Karpenter doesn't take spot terminations into account when picking nodes to consolidate. So during all that churn, Karpenter would voluntarily evict a node right as spot reclaimed another - two gone at once, and with services scaled so low, things went down. Node churn is generally bad for scaling health. It's worse when you're running few services on a node type with high spot cancellation rates.

Configuring Karpenter

We couldn't easily fix the worker churn - the application behavior was too deeply rooted. But there were two more knobs that we could control. We could scale up the services and fix the spot terminations. I had constrained Karpenter to have near-perfect binpacking, but once spot disruptions got worse for the node type, Karpenter didn't have any room to make better decisions. It needed some room to breathe.
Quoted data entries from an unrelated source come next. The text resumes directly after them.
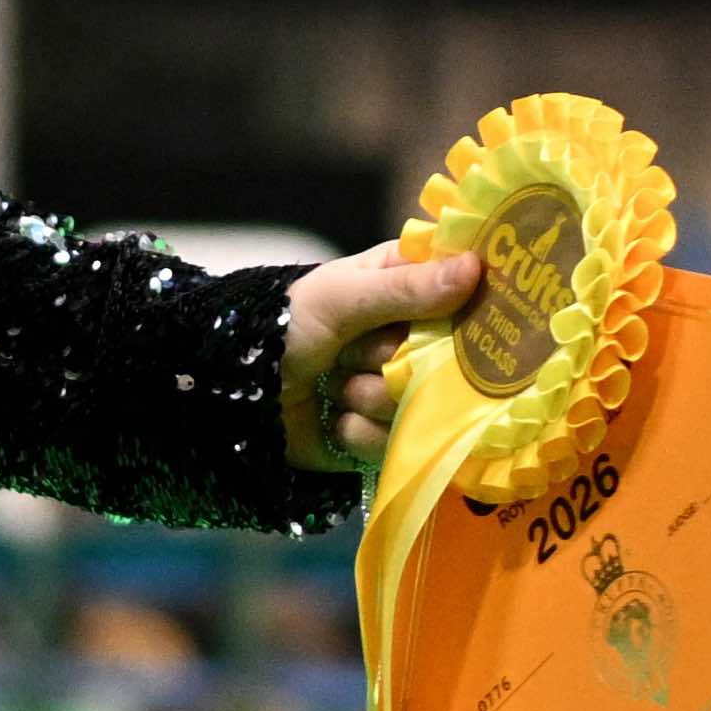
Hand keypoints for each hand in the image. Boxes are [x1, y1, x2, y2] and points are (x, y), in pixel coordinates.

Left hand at [280, 238, 487, 472]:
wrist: (233, 391)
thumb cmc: (284, 325)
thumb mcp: (342, 296)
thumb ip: (408, 288)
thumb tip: (477, 268)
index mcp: (404, 286)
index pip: (463, 293)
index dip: (466, 309)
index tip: (457, 318)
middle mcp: (410, 336)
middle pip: (448, 358)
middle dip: (394, 360)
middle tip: (352, 352)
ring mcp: (398, 388)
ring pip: (420, 404)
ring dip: (368, 397)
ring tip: (333, 384)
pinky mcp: (382, 435)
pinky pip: (395, 442)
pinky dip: (357, 432)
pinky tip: (331, 418)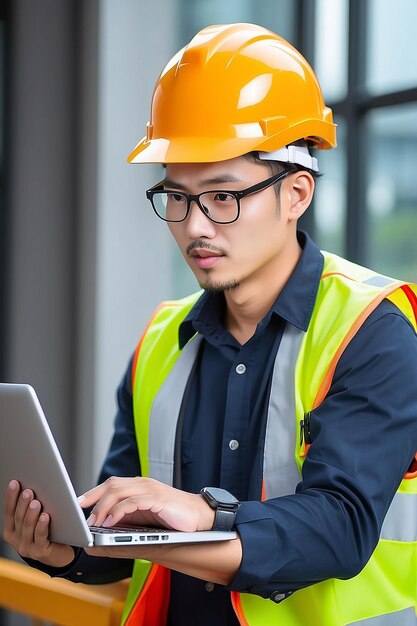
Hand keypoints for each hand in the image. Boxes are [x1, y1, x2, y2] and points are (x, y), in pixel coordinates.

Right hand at [3, 480, 74, 567]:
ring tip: (36, 502)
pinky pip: (40, 537)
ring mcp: (27, 548)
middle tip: (28, 491)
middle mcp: (17, 540)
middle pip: (18, 518)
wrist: (59, 553)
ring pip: (28, 527)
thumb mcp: (35, 520)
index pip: (9, 511)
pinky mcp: (40, 552)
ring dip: (31, 514)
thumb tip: (31, 486)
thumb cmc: (48, 531)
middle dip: (22, 503)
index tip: (15, 482)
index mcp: (12, 530)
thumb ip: (31, 507)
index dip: (10, 497)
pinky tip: (45, 516)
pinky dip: (42, 526)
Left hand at [78, 476, 214, 531]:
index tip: (77, 504)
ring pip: (119, 491)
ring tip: (94, 522)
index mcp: (138, 486)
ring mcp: (150, 489)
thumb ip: (126, 519)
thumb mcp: (144, 518)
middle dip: (94, 499)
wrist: (198, 517)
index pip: (110, 484)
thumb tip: (102, 528)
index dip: (92, 493)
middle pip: (111, 485)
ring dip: (103, 507)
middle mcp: (142, 484)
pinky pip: (133, 502)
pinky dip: (119, 511)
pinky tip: (111, 521)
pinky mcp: (157, 499)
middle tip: (82, 516)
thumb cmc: (171, 519)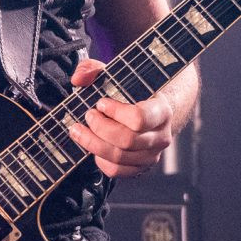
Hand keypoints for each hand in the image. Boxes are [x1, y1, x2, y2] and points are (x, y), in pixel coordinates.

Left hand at [68, 57, 173, 177]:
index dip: (115, 112)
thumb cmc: (132, 92)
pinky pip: (116, 171)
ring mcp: (152, 155)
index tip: (101, 103)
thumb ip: (94, 70)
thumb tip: (78, 79)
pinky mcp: (140, 168)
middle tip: (88, 115)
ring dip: (93, 143)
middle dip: (99, 127)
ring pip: (119, 157)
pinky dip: (99, 160)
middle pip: (126, 140)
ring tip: (79, 130)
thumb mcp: (116, 75)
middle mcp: (161, 136)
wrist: (151, 110)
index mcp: (161, 111)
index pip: (140, 118)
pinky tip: (92, 145)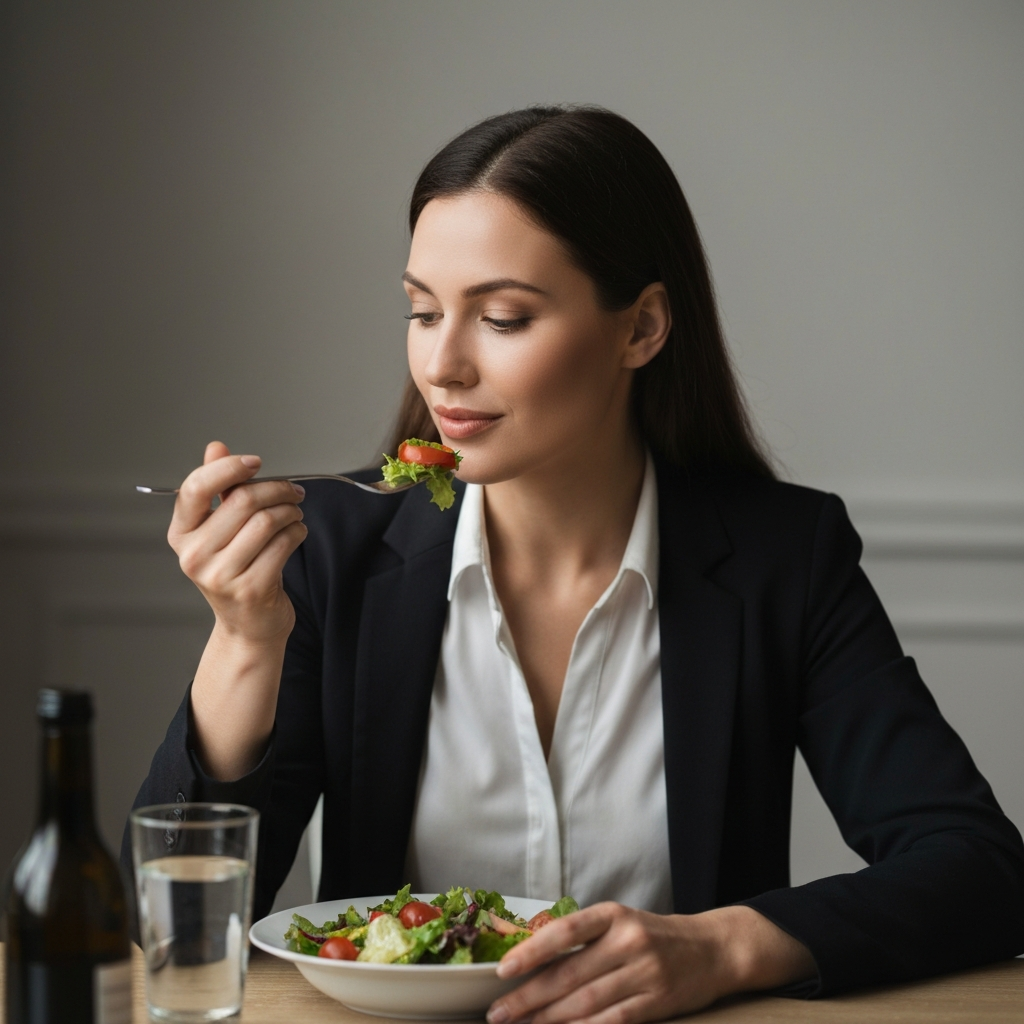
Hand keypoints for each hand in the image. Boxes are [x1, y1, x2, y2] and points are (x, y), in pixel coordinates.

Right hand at [169, 441, 306, 642]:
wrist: (249, 625)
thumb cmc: (236, 571)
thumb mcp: (220, 530)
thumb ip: (218, 488)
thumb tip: (216, 447)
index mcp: (181, 534)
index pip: (196, 488)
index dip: (229, 468)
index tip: (255, 463)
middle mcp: (194, 556)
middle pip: (243, 501)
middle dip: (277, 489)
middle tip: (293, 491)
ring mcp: (221, 576)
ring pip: (267, 521)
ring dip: (290, 511)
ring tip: (295, 514)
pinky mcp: (250, 589)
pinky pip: (283, 543)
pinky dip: (298, 531)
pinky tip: (297, 533)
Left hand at [487, 904, 815, 1023]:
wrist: (713, 948)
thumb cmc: (655, 936)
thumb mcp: (620, 923)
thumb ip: (583, 939)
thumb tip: (532, 961)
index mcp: (614, 915)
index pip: (565, 930)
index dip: (532, 950)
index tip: (504, 970)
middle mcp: (628, 941)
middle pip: (570, 973)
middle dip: (529, 996)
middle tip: (499, 1012)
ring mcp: (644, 972)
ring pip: (587, 1001)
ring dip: (549, 1019)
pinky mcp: (657, 1001)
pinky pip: (614, 1020)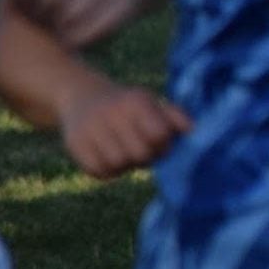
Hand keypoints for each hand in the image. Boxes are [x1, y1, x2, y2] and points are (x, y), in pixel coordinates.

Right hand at [61, 83, 189, 179]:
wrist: (83, 96)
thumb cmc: (128, 105)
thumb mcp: (152, 103)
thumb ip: (175, 117)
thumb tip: (194, 131)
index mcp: (135, 102)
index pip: (158, 134)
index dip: (164, 145)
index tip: (162, 143)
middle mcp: (111, 113)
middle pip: (139, 153)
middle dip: (147, 157)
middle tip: (144, 151)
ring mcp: (90, 129)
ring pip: (118, 164)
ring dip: (127, 165)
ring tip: (127, 153)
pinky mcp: (74, 144)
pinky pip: (98, 171)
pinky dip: (108, 171)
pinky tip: (111, 158)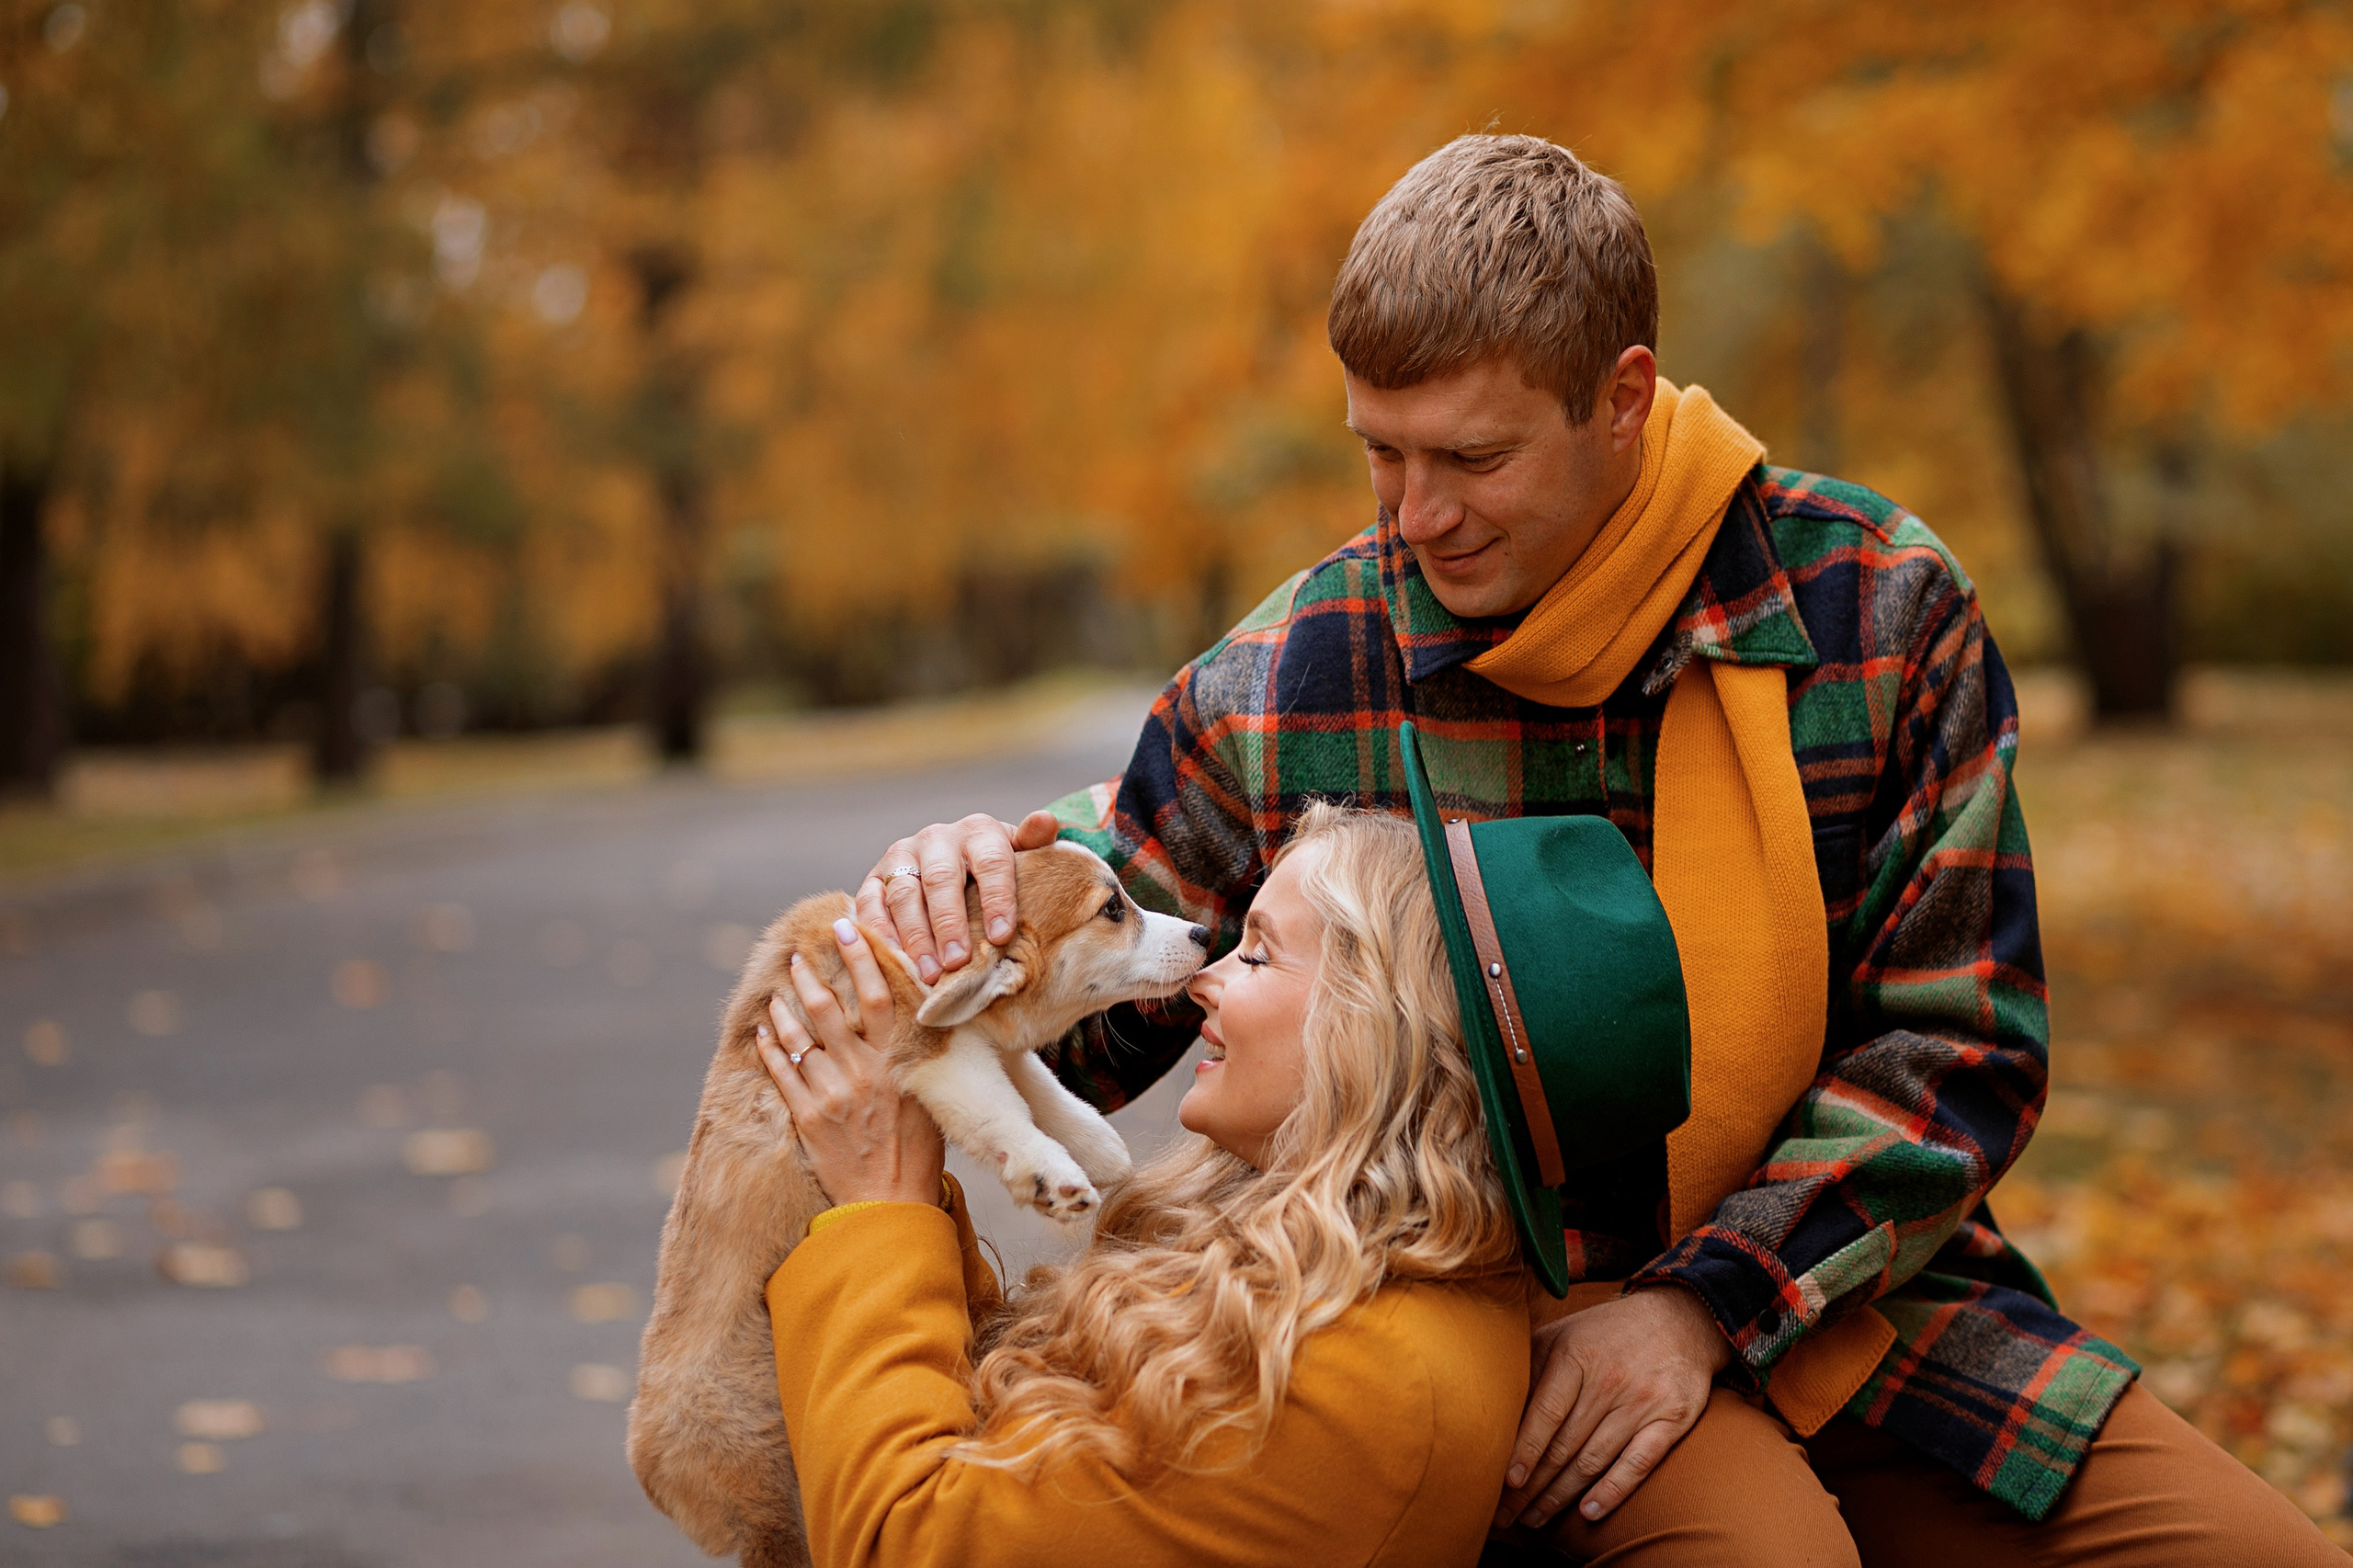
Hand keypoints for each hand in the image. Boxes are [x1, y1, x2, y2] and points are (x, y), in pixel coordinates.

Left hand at [757, 917, 944, 1205]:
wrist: (890, 1203)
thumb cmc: (918, 1151)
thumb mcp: (930, 1096)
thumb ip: (914, 1057)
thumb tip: (910, 1019)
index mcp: (898, 1062)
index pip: (880, 995)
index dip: (862, 957)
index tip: (848, 928)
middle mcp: (862, 1072)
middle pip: (830, 1009)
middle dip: (811, 976)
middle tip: (800, 954)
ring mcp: (830, 1094)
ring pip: (800, 1037)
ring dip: (786, 1007)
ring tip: (779, 988)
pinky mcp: (807, 1118)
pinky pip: (782, 1072)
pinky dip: (771, 1046)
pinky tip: (764, 1029)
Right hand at [856, 810, 1061, 983]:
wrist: (951, 863)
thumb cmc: (993, 869)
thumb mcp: (1019, 854)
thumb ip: (1034, 844)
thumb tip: (1046, 820)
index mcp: (978, 832)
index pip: (990, 861)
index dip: (996, 898)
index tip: (1001, 936)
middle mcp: (937, 838)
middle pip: (941, 879)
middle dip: (949, 923)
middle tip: (957, 962)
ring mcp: (902, 855)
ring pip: (903, 894)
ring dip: (915, 935)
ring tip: (929, 973)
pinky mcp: (875, 877)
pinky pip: (870, 903)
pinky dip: (879, 932)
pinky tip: (895, 959)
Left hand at [1494, 1286, 1731, 1529]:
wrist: (1679, 1319)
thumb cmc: (1606, 1333)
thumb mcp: (1563, 1333)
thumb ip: (1530, 1365)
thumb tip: (1492, 1406)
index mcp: (1576, 1355)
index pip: (1545, 1412)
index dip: (1524, 1450)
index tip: (1504, 1481)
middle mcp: (1609, 1380)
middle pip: (1564, 1445)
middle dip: (1532, 1486)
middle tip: (1507, 1514)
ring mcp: (1642, 1402)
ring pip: (1594, 1460)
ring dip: (1561, 1496)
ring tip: (1535, 1518)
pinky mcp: (1672, 1420)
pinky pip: (1638, 1464)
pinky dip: (1612, 1491)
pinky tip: (1588, 1512)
The quickest thing to fix was slightly increasing the number of services we ran. Then, I got to work on Karpenter. I opened up which node types it could use, and gave it more selection of sizes. I knew this would result in less perfect binpacking, but it wasn't going to regress us that badly. I moved us to use the Bottlerocket AMI so that nodes would spin up faster. Additionally, I allowed on-demand capacity to function at equal weight as spot. Karpenter was now free to make decisions, and I was able to scale our services back down without a rise in errors.

In the End

Karpenter is way healthier than before and our costs are way down. Dev runs about 72% lower in provisioned CPU than where we started. Node-side slack is tight in dev (~14% slack). Production runs tighter at night and looser during the day - we gave Karpenter more room after the CPU and spot issues, since tight binpacking plus high spot churn turned out to be a bad combination.

The leftover frustration is the pod-side slack (the gap between what pods request and what they actually use). Request-vs-used gaps are still wide, especially in production where we request roughly 7x what we actually use during the day. CastAI was at a similar ratio in our dev trial - they pulled requests way down but still kept plenty of headroom over what we actually used. Sizing tighter runs into CPU throttling. I'm not yet sure how to close that gap without inviting throttling back. I think this deserves some load testing to really find the limits.

Why not just pay for CastAI now? At our current efficiency, it would save maybe another 10% on compute, but the platform fees plus per-node charges would cost about 2x what we'd save - and that's at our 50% discount. Plus a year commitment, with no way to test production workloads during the trial. CastAI optimizes aggressively, and after watching thin CPU margins cause incidents in our own cron, I don't trust an outside system to make those calls in prod - at least not without rigorous testing, which we weren't allowed to do.

We have alarms on binpacking efficiency and on vertical/horizontal sizing drift. Rightsizing is a continuous process, and we'll make it a quarterly review to revisit node costs.